International Electric Vehicle Free Trade Agreement

International Electric Vehicle Free Trade Agreement

One of the biggest factors affecting lackluster electric vehicle adoption worldwide is price. In places like China, tariffs and additional sales taxes on foreign automobiles hike up the price for already expensive, albeit necessary technology. I know white house petitions aren't the most effective venue of changing government policy, but it is a start. If you want to sign the petition, the link is below:

jlin005 | August 31, 2013

For changing*

PorfirioR | August 31, 2013

I believe that Tesla might have something up their sleeves on this one. They are flying under the radar right now - I am sure intentionally.

The final production assembly of the Tesla Model S is simple enough to be carried out at what would eventually be Level 3 maintenance centers that Tesla would have to build anyway, but that Tesla can call "factories" in certain countries in order to avoid or reduce import tariffs. That might be part of Tesla's international strategy.

China has their own ambitious EV industry and aggressive protectionist policies. I would not count on them to lift a finger to help an American company sell cars in China.

In my opinion, it is up to the citizens/governments of the countries affected to do something (Norway did). The United States could not even get the Kyoto Protocol ratified, so it would be quite hypocritical to seek the lifting of tariffs in other countries in the name of EV adoption which clearly benefits the US commercially. Heck, we can't even sell in Texas right now.

I am not a "global warming guy" but I recognize that pollution is a big problem with real health risks. Additionally, our dependence on foreign sources of energy is a matter of national security - been there, done that, got the medals. I want to achieve Tesla's goals as much as anyone. However, the best way to achieve them is to take care of business right here at home.

Let's take an extreme hypothetical scenario as a mind exercise for a moment. What if 100% of passenger vehicles on US roads were required to be electric? That would mean that any foreign auto maker would have to figure out how to produce EVs that would sell in the US. Meaning that worldwide EV adoption would be almost assured.

But nothing that draconian needs to happen.
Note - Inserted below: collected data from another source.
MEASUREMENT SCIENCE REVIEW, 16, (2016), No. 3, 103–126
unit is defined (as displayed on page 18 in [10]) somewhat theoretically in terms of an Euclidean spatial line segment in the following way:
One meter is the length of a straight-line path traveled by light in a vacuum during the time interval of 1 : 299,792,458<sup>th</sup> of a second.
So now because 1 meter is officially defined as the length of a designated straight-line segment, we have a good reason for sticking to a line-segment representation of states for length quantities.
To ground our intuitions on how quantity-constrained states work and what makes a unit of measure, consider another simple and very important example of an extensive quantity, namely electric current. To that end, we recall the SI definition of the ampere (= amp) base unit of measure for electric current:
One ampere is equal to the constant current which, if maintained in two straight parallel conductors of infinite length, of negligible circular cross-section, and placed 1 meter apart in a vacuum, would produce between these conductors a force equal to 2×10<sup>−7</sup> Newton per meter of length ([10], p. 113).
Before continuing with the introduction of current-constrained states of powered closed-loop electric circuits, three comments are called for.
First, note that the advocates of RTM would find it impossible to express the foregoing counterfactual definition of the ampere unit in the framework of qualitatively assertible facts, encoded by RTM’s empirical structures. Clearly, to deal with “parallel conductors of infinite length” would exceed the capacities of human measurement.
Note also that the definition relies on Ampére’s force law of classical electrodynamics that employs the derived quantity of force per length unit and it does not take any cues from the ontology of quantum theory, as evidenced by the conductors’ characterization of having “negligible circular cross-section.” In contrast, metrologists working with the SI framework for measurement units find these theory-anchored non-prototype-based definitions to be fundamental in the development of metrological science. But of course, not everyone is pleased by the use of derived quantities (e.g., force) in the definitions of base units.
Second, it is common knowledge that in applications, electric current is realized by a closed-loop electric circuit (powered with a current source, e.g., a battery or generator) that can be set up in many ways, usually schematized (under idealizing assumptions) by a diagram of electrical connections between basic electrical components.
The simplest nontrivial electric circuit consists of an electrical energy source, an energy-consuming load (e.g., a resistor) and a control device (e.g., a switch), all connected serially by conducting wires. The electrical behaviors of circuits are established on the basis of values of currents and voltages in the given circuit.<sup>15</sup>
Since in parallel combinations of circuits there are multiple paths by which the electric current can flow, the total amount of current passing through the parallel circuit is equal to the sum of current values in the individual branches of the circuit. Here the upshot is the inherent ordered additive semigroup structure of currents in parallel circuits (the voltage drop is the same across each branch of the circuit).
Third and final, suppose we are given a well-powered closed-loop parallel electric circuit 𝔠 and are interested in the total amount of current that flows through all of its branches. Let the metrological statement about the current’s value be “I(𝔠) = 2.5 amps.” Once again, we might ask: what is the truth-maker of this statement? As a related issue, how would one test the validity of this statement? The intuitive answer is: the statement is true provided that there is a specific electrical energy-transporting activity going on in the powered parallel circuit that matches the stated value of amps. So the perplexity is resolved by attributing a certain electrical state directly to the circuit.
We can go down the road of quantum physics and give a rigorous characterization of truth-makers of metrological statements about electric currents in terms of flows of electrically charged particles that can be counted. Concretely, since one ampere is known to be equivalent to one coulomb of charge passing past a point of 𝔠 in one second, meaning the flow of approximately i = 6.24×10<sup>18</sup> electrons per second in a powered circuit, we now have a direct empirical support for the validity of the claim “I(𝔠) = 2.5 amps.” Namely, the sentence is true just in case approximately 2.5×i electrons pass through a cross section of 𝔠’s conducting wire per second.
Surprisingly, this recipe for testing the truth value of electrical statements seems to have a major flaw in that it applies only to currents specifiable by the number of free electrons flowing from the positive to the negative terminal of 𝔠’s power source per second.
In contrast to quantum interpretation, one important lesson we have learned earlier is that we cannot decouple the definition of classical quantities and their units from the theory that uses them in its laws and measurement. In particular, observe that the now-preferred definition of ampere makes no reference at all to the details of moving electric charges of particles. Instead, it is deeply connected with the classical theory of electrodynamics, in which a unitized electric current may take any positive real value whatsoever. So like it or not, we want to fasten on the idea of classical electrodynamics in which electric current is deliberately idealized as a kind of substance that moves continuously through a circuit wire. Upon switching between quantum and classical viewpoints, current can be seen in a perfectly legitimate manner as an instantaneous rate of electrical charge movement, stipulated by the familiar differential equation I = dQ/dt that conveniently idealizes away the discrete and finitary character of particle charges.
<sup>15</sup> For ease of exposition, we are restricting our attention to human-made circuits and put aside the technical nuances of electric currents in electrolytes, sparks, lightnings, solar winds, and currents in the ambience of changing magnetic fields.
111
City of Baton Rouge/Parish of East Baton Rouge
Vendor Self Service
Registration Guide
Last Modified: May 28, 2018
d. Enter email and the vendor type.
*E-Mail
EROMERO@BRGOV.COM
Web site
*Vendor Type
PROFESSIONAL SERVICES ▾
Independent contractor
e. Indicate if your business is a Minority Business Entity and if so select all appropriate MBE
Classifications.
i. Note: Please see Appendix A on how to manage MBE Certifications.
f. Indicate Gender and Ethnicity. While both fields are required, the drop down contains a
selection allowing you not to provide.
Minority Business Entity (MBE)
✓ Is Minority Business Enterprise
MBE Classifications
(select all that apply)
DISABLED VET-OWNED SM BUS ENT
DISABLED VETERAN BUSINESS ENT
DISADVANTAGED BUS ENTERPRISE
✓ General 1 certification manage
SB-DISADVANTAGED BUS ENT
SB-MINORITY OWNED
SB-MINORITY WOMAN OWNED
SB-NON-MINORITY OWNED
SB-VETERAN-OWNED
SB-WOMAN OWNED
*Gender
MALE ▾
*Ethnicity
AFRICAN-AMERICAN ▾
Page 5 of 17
I could see a time when, without government intervention, EVs would be the American vehicle of choice for purely economical and reliability reasons. So keep selling Tesla vehicles to your friends and neighbors, and tell them that more models are coming. It is only a matter of time.

jlin005 | August 31, 2013

You're right: nothing that draconian needs to happen. I think that, if we want up to speed up the process, government intervention is absolutely necessary. Without the 465 million dollar loan from the federal government, Tesla Motors may not have succeeded in making the Model S a reality. Without the federal tax credit and varying state rebates for electric cars, sales might not have been as high. But I guess if you aren't a global warming guy, rate of adoption might not be priority number one for you.

Brian H | September 1, 2013

TM has always denied that the loan was necessary for survival. It was directed at advancing the development of the MX and battery technology. Note that it was paid off in 1/20 of the nominal term.